A business student, Malath says one of his most valuable classes has been operations management, which he took in spring 2011 from Instructor Scott Roberts.
Malath says Roberts offered students his personal phone number and email address; as an ESL student who often needs additional instruction or explanation, Malath says he really appreciated that gesture.
“As a professor, you don’t have to give your personal phone and email,” Malath says. “(Scott) said, ‘Don’t hesitate to call me in your free time.’ He was awesome.”
Malath says he has adjusted well to college life in Bellingham, and he enjoys Western’s multiculturalism, environment and atmosphere. While he had only one friend at first, his quick smile and easy laugh have helped him make many.
And following the path Malath blazed, his siblings are also pursuing college degrees. Peter is a student at Central Washington University, while Martha and Mary are studying at community colleges in south Seattle.
Malath’s painful memories from southern Sudan are growing distant, depicting a country that no longer exists. The war ended with a peace agreement in 2005. In January, Malath traveled to Seattle to cast his vote for independence along with millions of other South Sudanese people voting in the U.S. and Africa.
After the vote, Malath was glued to CNN for the election results, talking excitedly of the hardships he had overcome to witness this moment, of the potential of his native country, and of his future there.
The results were announced in February: More than 99 percent of citizens approved independence. After hearing the results, Malath’s body language embodied the confidence and excitement shared by millions of his fellow citizens.
“We won!” Malath shouted, pumping his fist in the air.
South Sudan is taking its first steps in self-governance, and while the country remains one of the poorest and least literate in the world, its people are full of hope.

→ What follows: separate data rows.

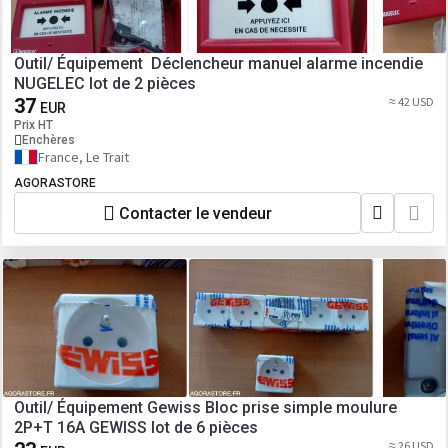
Outil/ Équipement Déclencheur manuel alarme incendie
NUGELEC lot de 2 pièces
37
≈ 42 USD
EUR
Prix HT
Enchères
France, Le Trait
AGORASTORE
Contacter le vendeur
Outil/ Équipement Gewiss Bloc prise simple moulure
2P+T 16A GEWISS lot de 6 pièces
≈ 26 USD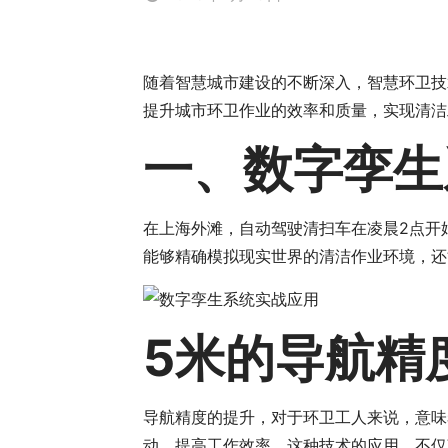
随着智慧城市建设的不断深入，智慧环卫技
提升城市环卫作业的效率和质量，实现清洁
一、数字孪生
在上海外滩，自动驾驶清扫车在凌晨2点开
能够精确模拟现实世界的清洁作业环境，还
5米的导航精
导航精度的提升，对于环卫工人来说，意味
动，提高工作效率。这种技术的应用，不仅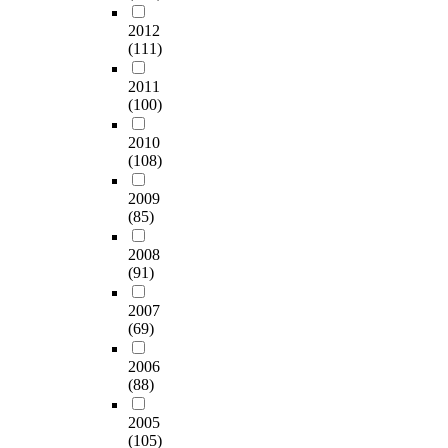
보
사
t
내
의
고
h
요
한
2012
u
용
파
업
e
구
후
(111)
n
,
생
무
a
를
두
i
연
개
,
r
파
2011
국
t
구
념
교
e
(100)
악
가
y
자
을
육
a
하
의
)
등
함
능
o
2010
고
교
i
의
양
력
(108)
f
문
육
n
상
하
,
i
헌
적
1
황
기
2009
참
n
정
특
9
요
(85)
위
고
d
보
징
8
인
한
업
i
학
을
6
과
2008
이
무
v
분
밝
a
의
(91)
용
관
i
야
힌
p
상
자
련
d
장
결
2007
p
호
교
기
u
서
과
(69)
e
관
육
술
a
구
로
a
계
이
,
l
성
2006
써
r
를
이
업
d
(88)
에
양
e
검
루
무
i
도
국
d
증
어
능
s
2005
움
문
t
함
지
력
(105)
c
을
헌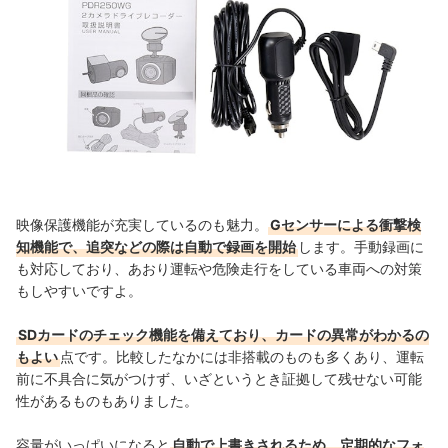
映像保護機能が充実しているのも魅力。
Gセンサーによる衝撃検
知機能で、追突などの際は自動で録画を開始
します。手動録画に
も対応しており、あおり運転や危険走行をしている車両への対策
もしやすいですよ。
SDカードのチェック機能を備えており、カードの異常がわかるの
もよい
点です。比較したなかには非搭載のものも多くあり、運転
前に不具合に気がつけず、いざというとき証拠して残せない可能
性があるものもありました。
容量がいっぱいになると
自動で上書きされるため、定期的なフォ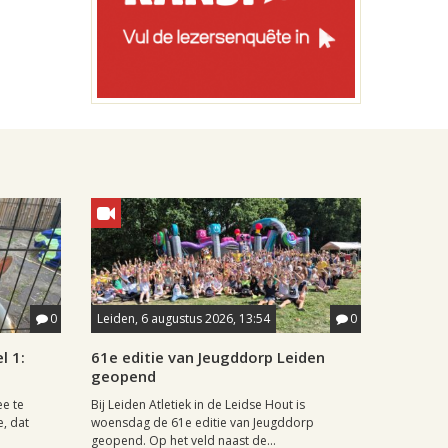
0
Leiden, 6 augustus 2026, 13:54
0
l 1:
61e editie van Jeugddorp Leiden
geopend
ee te
Bij Leiden Atletiek in de Leidse Hout is
e, dat
woensdag de 61e editie van Jeugddorp
geopend. Op het veld naast de...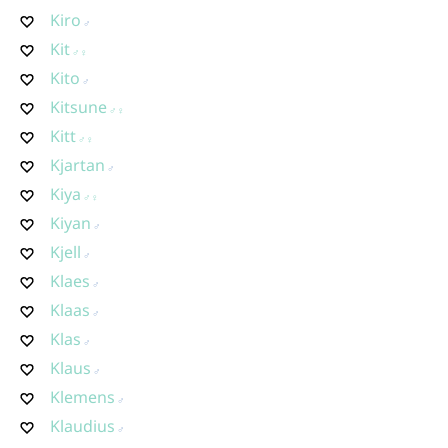
Kiro
Kit
Kito
Kitsune
Kitt
Kjartan
Kiya
Kiyan
Kjell
Klaes
Klaas
Klas
Klaus
Klemens
Klaudius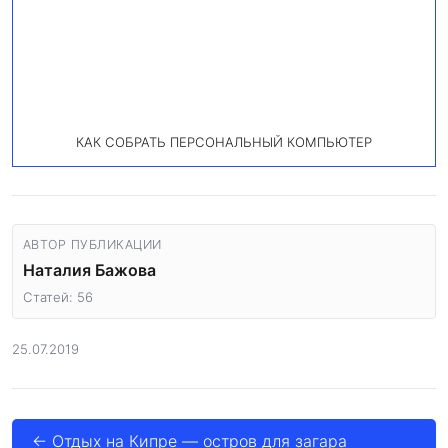
КАК СОБРАТЬ ПЕРСОНАЛЬНЫЙ КОМПЬЮТЕР
АВТОР ПУБЛИКАЦИИ
Наталия Бажова
Статей: 56
25.07.2019
← Отдых на Кипре — остров для загара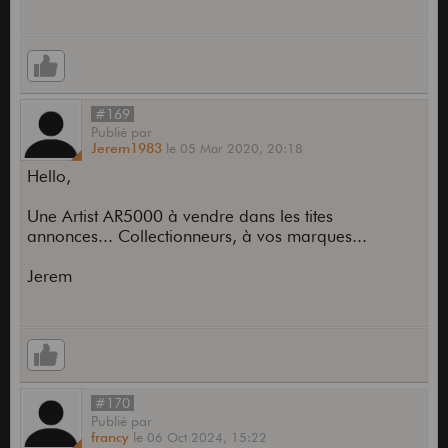
#169
Publié
par
Jerem1983
le
05 Mar 2020,
20:18
Hello,
Une Artist AR5000 à vendre dans les tites
annonces... Collectionneurs, à vos marques...
Jerem
#170
Publié
par
francy
le
06 Oct 2024,
15:22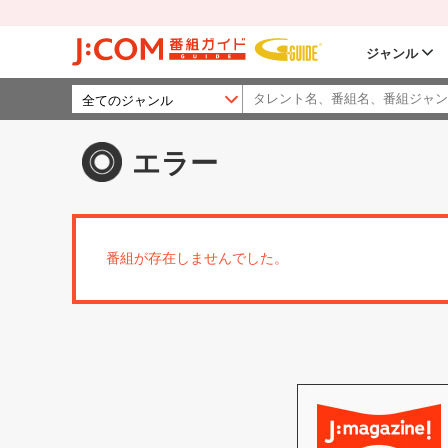
ジャンル
エラー
番組が存在しませんでした。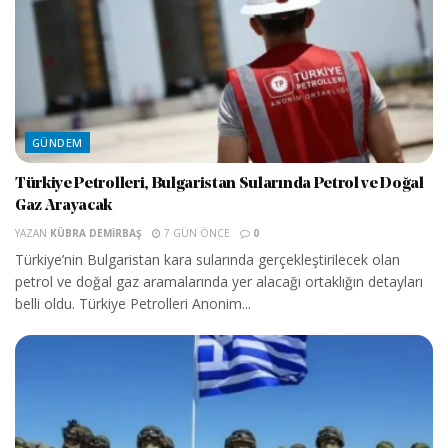
GÜNDEM
Türkiye Petrolleri, Bulgaristan Sularında Petrol ve Doğal
Gaz Arayacak
YAZAN
KÜBRA DEMIRBAŞ
7 GÜN ÖNCE
0
Türkiye’nin Bulgaristan kara sularında gerçekleştirilecek olan
petrol ve doğal gaz aramalarında yer alacağı ortaklığın detayları
belli oldu. Türkiye Petrolleri Anonim...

Malath’s hometown of Rumbek is now the new country’s administrative capital. As soon as he graduates in 2012, Malath plans to return home and visit relatives he hasn’t seen in decades.
If South Sudan remains stable, Malath says he hopes to use his degree to own or manage a business there. He says he has something that will put him apart from other businessmen – an education from Western Washington University.
“Even now, if I go to South Sudan I will see an opportunity there,” Malath says. “I can create a small business and it will be successful because of my critical thinking skills. People there have money but they don’t know how to invest it.”
Now that you know Malath’s story, hear why he’s so ready to tell it.
“So other people can put themselves in my shoes,” Malath says. “I want to inspire people. When I’m about to give up, I just push myself harder. It’s at that moment you are so close to success.”
Peter Jensen (’10 Journalism) has helped Ater Malath document a portion of his story in a book about his life. He also counts himself as one of the friends Malath made in Bellingham.